- Born: 27 May 1822 Edinburgh, Scotland (Great Britain / United Kingdom)
- Died: 27 August 1861 (aged 39) British India
- Known for: First non-Hudson's Bay Company settler in Colony of Vancouver Island (future province of British Columbia, Dominion of Canada)
- Relatives: Colquhoun Grant (father)

= Walter Colquhoun Grant =

British Army officer (1822–1861)

Walter Colquhoun Grant (27 May 1822 - 27 August 1861) was a British Army officer and a pioneer settler in the former Oregon Country (shared / temporarily jointly occupied with the Americans of the United States) in western British North America on the continent of North America. What is today the Province of British Columbia along the Pacific Ocean coast in the future Dominion of Canada (after 1867). He served briefly as a colonial surveyor but left after a few years to rejoin the Army. He died while in the military service in Saugor (now Sagar, Madhya Pradesh), Bengal, in British India (British Empire), (future Republic of India after 1947) at the young age of 39 years old.

==Early life==
Grant was born in Edinburgh on 27 May 1822 into a military family, his father, Colquhoun Grant, having been chief of intelligence for Arthur Wellesley, 1st Duke of Wellington during the Napoleonic Wars. Grant first joined the British Army sometime before 7 April 1843 when he was promoted, by purchase, to lieutenant in the 2nd Dragoons (Royal Scots Greys), having previously served in the regiment as a cornet.
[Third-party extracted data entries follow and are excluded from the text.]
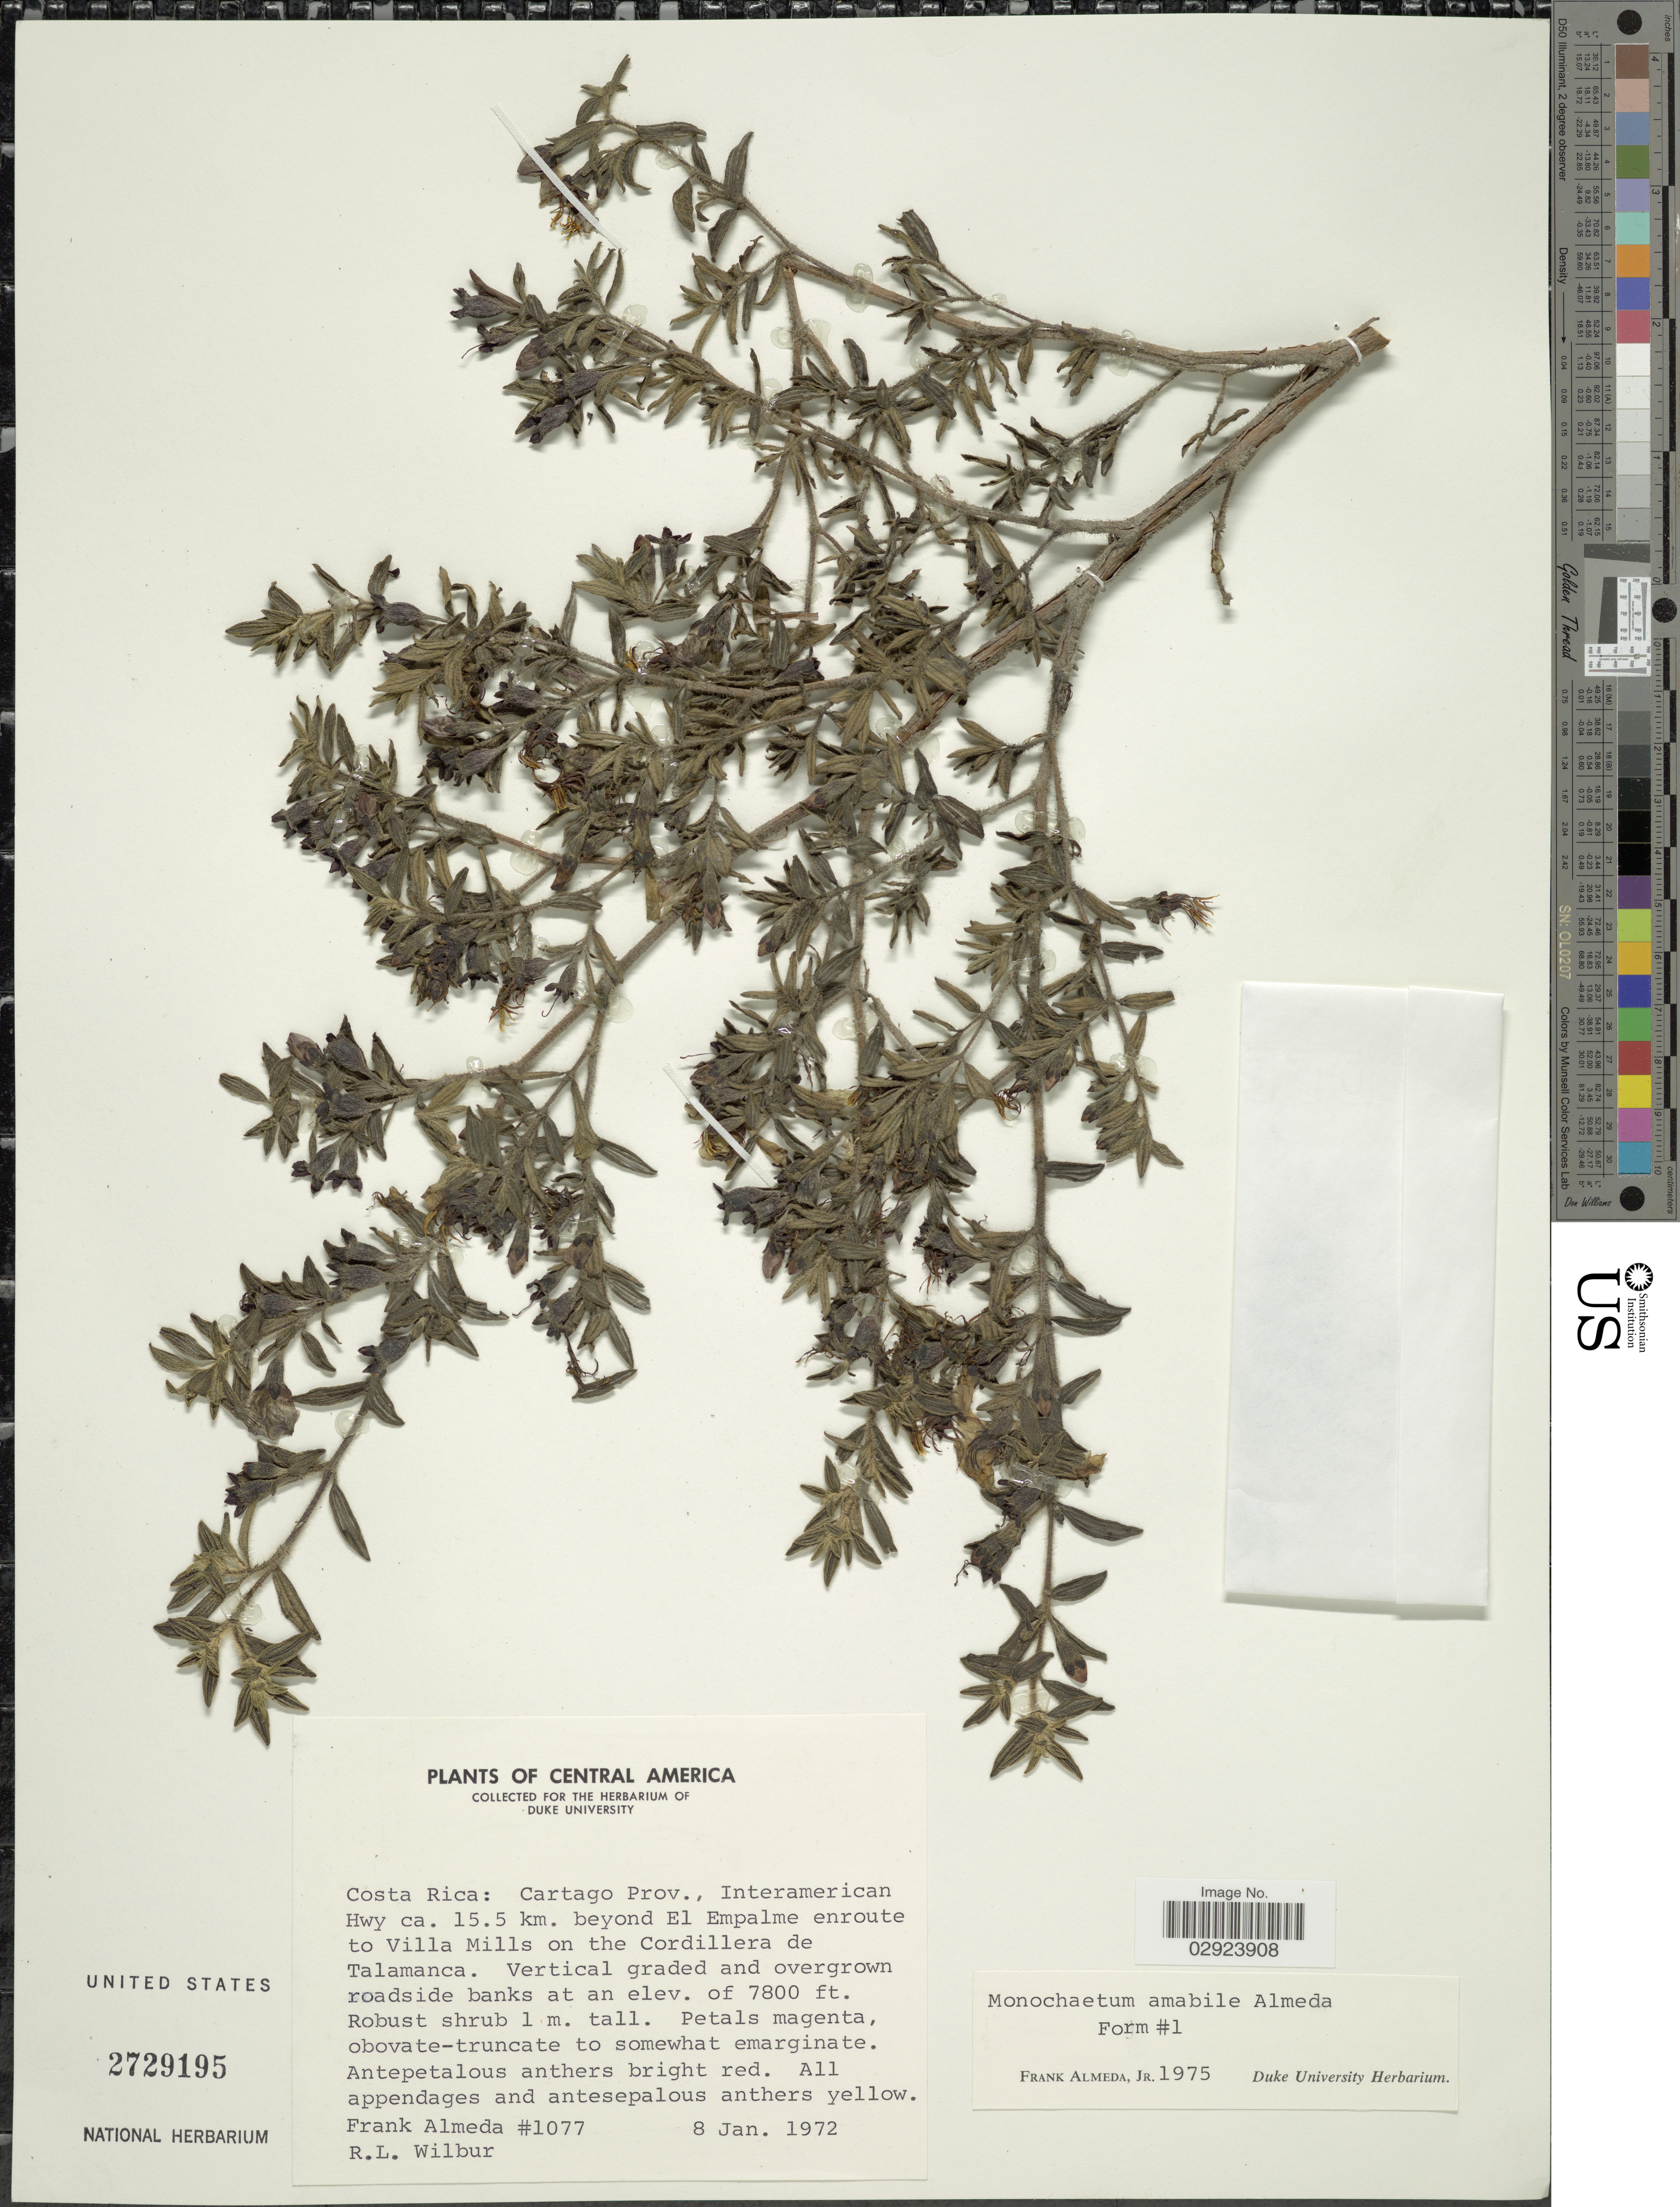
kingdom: Plantae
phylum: Tracheophyta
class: Magnoliopsida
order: Myrtales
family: Melastomataceae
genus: Monochaetum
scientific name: Monochaetum amabile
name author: Almeda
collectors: F. Almeda & R. L. Wilbur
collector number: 1077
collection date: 1972-01-08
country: Costa Rica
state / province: Cartago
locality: Interamerican Hwy ca. 15.5 km. beyond El Empalme enroute to Villa Mills on the Cordillera de Talamanca.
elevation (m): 2377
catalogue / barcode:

He purchased the rank of captain on 18 April 1845.

==Settlement in the colony==

Grant was the youngest captain in the British Army at age 24 when he lost his fortune and started anew by buying 200 acre of land from the Hudson's Bay Company at what would become Sooke, British Columbia. Although some sources claim he left the army altogether, the London Gazette shows that initially at least he merely transferred to the 47th Regiment of Foot. This would have raised a certain amount of capital, as cavalry commissions were more expensive than those in infantry regiments.
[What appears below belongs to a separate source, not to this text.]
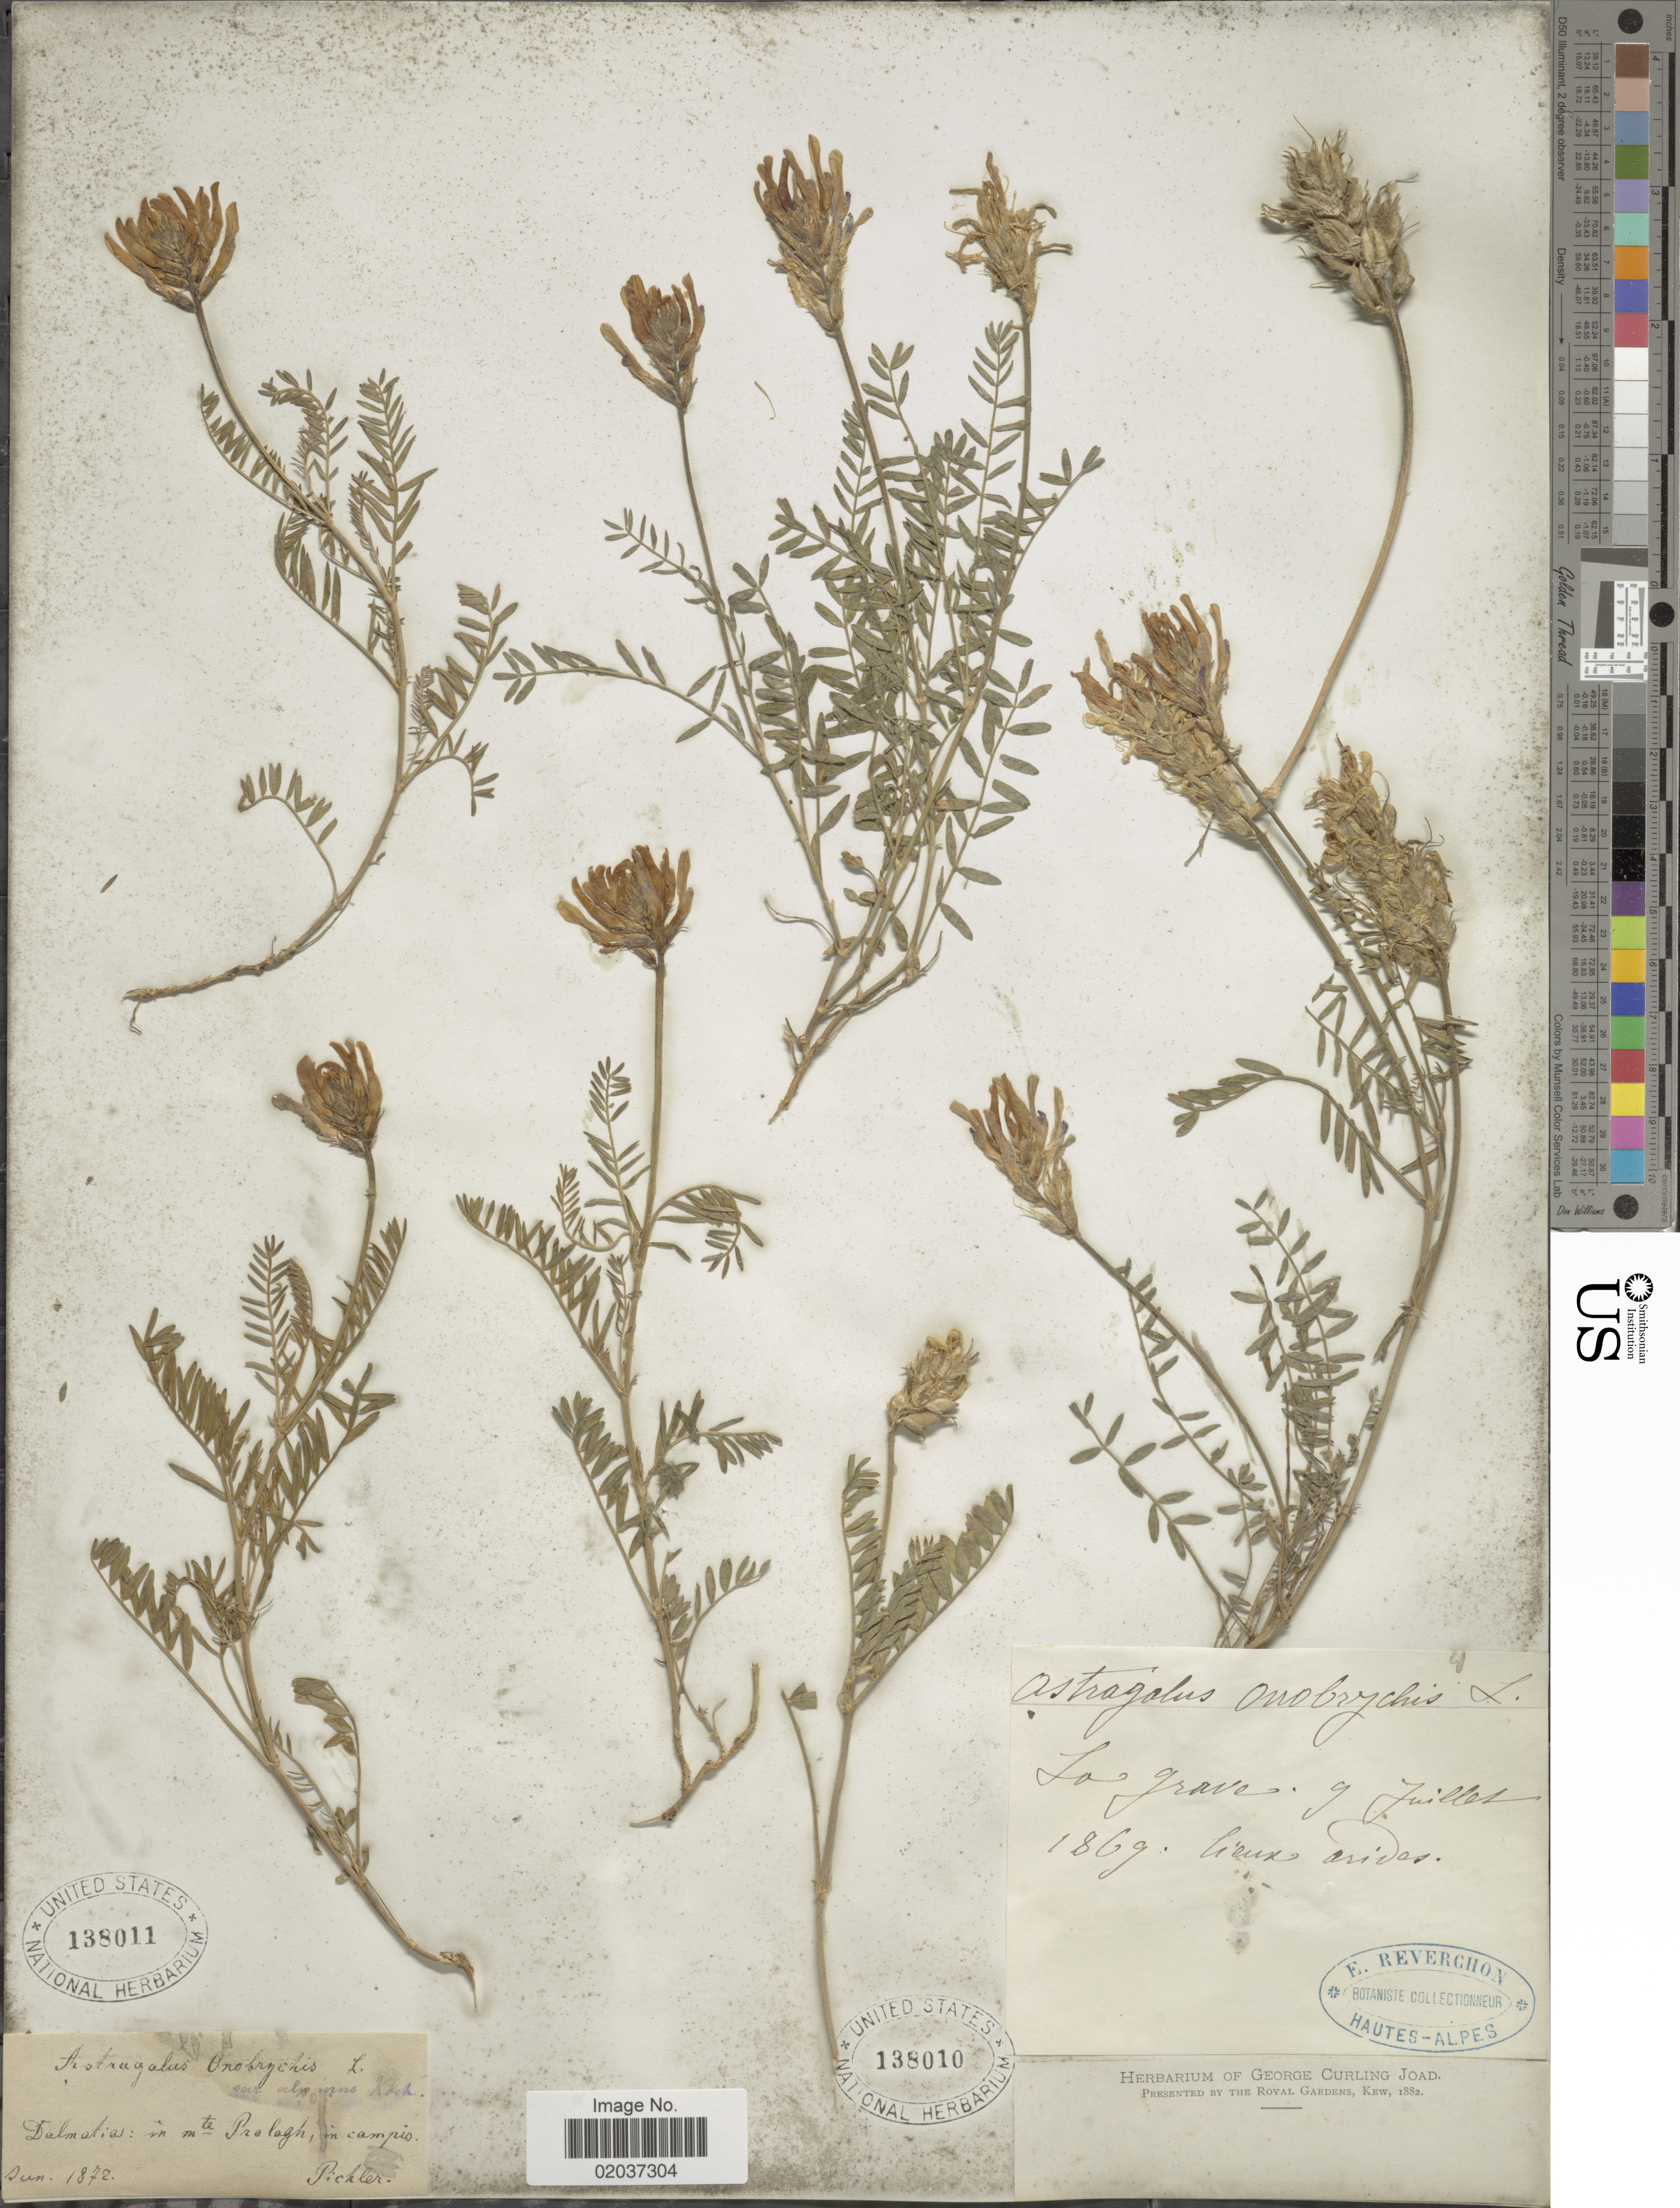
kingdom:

Vancouver Island was first opened to settlement by the Hudson's Bay Company in 1849. At the outset there was little interest because of land cost (£1 per acre compared to free in the Oregon Territory) and because of the requirement that settlers bring other workers or families with them. Grant was the only settler to make the commitment initially and became the first independent colonist to settle on the island. He sent 8 settlers on in advance and upon his arrival in 1849 he is said to have shot a cow believing it to be a buffalo. Although he lacked the necessary skills, he was employed by the HBC as its first surveyor. He resigned that role in March 1850 without completing a single survey.

Following his arrival, he cleared some of the land he had purchased and set up a sawmill. The land was located 40 km from Fort Victoria. Grant left the colony in 1850 to prospect for gold in Oregon and came back in 1853 to sell his land.

==Achievements==

While in the colony he collected data about the flora, fauna, natives and trade the later published in Journal of the Royal Geographical Society and did a map of Vancouver Island drawn by John Arrowsmith. He reported the population in 1853 was 450 people, 300 at Victoria, 125 at Nanaimo and the remainder at Fort Rupert. He ignored native peoples in his count.

In addition to being the first to bring non-HBC settlers to the Colony of Vancouver Island, Grant is credited with bringing the first sports event, cricket, to what is now British Columbia when he arrived in 1849.

He introduced what is now considered a noxious, invasive plant, common broom, to the island.

==Later life==

On 1 August 1854 he was appointed Captain Commandant (though confusingly he was also granted local rank as major) of a detachment of the Mounted Staff Corps to serve with a part of the British Army that was being deployed to Turkey in advance of what would eventually become the Crimean War. He was promoted local lieutenant colonel on 27 October 1855. He was granted regimental rank as a cornet in the 2nd Dragoon Guards on 30 November 1855, and promoted to lieutenant on 16 June 1857. He was awarded the Turkish decoration of the Order of the Medjidieh, 4th Class for his service. The conflict in Crimea over, he served in India. He was brigade major at Lucknow, and during the Indian Mutiny commanded 1st Hodson's Horse. He died in India at the age of 39.